Brief
Go through the listing below and show each line that has the word "nums".

Records for the task
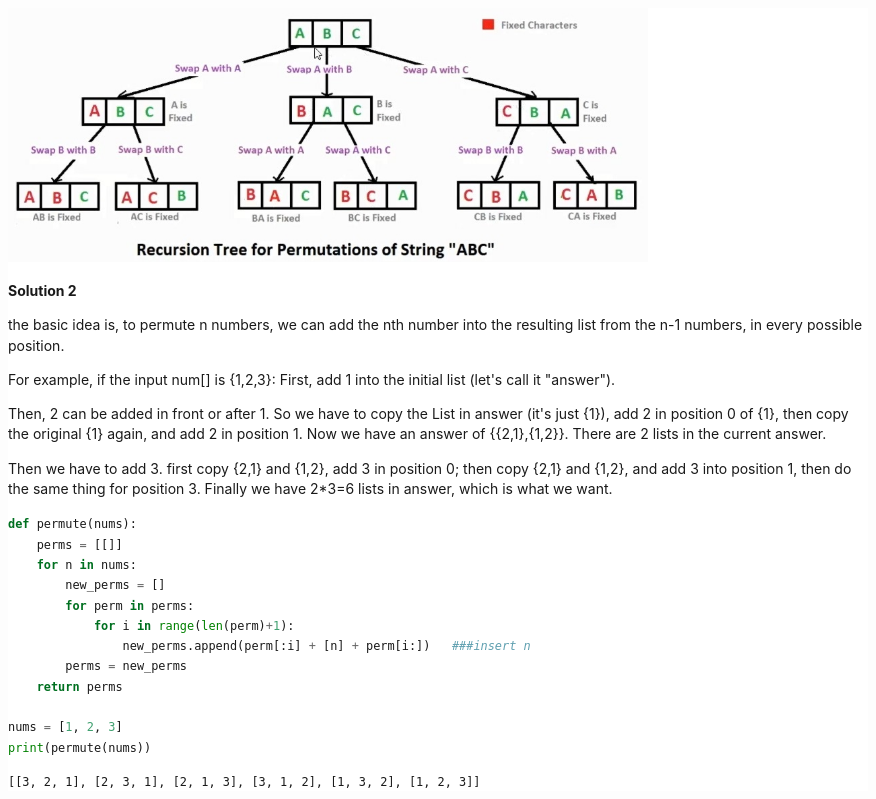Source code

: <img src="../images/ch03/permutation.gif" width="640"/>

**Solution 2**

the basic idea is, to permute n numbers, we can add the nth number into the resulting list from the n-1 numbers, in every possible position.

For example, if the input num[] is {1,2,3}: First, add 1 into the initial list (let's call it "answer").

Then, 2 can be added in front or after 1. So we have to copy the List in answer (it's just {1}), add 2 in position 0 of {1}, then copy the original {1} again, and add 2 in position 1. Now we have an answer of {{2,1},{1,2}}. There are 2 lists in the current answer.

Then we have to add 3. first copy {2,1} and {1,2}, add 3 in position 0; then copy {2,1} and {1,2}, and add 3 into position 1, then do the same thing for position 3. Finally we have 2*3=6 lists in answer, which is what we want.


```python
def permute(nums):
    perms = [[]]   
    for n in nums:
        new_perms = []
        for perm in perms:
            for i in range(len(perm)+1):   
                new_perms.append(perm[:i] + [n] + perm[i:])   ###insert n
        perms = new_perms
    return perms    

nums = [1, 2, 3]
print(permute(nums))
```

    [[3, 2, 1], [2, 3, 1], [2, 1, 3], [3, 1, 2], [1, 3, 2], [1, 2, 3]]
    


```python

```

Result
def permute(nums):
    for n in nums:
nums = [1, 2, 3]
print(permute(nums))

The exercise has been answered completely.